18 Novembre 2019 - Séminaire du LED - Fabio Galeotti (CNRS-GATE)- Teaching norms in the street

Date de publication : 23 nov. 2019 23:41:37

Abstract: We study the way in which parents teach their children to adhere to social norms in a natural, but controlled, setting. Given the central role of norms in governing our daily interactions, transmitting norm compliance from one generation to another is vital to guarantee the stability of the social system. One important reason for complying with a given social norm is the threat of being punished if one decides otherwise (Sugden, 1986; Coleman, 1994; Young, 2008). Indeed, norm enforcement has been attributed a crucial role in guaranteeing the evolutionary stability of social norms (Fehr and Fischbacher,2004). Teaching our children that norm violators will be punished may thus serve as an efficient deterrence mechanism to ensure future generation's norm compliance.
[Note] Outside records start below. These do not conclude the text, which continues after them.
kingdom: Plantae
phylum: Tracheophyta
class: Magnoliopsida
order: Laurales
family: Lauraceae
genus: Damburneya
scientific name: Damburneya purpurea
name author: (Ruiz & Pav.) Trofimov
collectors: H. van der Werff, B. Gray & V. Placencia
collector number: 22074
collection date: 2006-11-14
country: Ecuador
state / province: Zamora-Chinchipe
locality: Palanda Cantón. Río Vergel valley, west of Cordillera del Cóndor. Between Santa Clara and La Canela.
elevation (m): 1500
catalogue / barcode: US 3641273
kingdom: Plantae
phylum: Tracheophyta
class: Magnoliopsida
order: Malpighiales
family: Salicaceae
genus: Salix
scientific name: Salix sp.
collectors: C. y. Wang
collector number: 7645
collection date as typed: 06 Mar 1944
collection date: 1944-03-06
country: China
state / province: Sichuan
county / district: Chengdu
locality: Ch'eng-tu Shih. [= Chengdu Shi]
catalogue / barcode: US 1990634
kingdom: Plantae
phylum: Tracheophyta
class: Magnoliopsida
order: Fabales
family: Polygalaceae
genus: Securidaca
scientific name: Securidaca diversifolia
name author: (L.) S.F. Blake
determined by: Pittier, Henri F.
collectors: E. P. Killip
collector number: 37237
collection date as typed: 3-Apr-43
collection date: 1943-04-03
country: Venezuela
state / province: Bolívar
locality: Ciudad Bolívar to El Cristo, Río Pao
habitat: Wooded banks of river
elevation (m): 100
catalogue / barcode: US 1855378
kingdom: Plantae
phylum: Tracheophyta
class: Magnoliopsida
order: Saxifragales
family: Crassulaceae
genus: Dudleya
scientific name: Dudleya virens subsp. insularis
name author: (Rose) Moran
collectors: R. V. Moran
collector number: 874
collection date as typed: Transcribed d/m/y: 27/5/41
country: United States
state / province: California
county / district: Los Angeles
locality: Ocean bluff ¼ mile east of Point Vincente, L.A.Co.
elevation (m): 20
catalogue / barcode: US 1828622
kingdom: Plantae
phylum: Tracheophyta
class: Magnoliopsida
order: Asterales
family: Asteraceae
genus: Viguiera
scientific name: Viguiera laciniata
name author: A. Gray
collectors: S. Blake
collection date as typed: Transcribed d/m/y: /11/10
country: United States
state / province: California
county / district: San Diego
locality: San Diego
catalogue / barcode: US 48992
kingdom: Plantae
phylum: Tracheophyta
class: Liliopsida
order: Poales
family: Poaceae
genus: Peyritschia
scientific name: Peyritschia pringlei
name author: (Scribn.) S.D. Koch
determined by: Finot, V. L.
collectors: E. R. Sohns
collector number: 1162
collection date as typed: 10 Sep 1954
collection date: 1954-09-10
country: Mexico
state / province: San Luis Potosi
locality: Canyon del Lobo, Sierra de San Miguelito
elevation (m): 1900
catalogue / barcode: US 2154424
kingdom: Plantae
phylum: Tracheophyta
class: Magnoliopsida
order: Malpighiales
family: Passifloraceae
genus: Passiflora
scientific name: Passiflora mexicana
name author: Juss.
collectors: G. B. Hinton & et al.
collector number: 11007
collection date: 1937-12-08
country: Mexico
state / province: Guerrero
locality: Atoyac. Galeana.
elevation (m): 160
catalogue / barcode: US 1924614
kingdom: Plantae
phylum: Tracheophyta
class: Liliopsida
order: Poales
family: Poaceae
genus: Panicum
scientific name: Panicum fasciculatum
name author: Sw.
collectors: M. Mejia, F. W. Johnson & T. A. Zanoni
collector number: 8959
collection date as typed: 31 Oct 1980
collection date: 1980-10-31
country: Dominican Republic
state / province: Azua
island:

We focus on the norm of non-littering and the violation thereof, the importance of which is universally accepted in the setting of our experiment. We provide parents an opportunity to enforce the norm - either directly or indirectly - and assess whether they are more likely to do so in the presence of their child, presumably with the aim of educating the child. To this end, we stage different scenes in the streets, using a trained actor. We vary whether the parent is with the child by targeting parents on their way from and to school. As a result, we assess comparable populations at roughly the same time of the day that only differ in whether or not the child is around. We consider three scenarios, which we stage close to elementary schools. In the first one, the experimenter litters in the clear sight of the targeted parent by throwing away a bag containing a banana peel. This scenario serves to study the prevalence of direct punishment by confronting the violator. In order to study indirect punishment, the littering act is followed by a helping opportunity in the second scenario. That is, the actor, after having thrown away the bag can, accidentally drops the content of his bag on the sidewalk. This presents the parent with an opportunity to withhold help as a form of punishment. Finally, in the third scenario, we only stage the helping opportunity in order to measure the base rate of helping.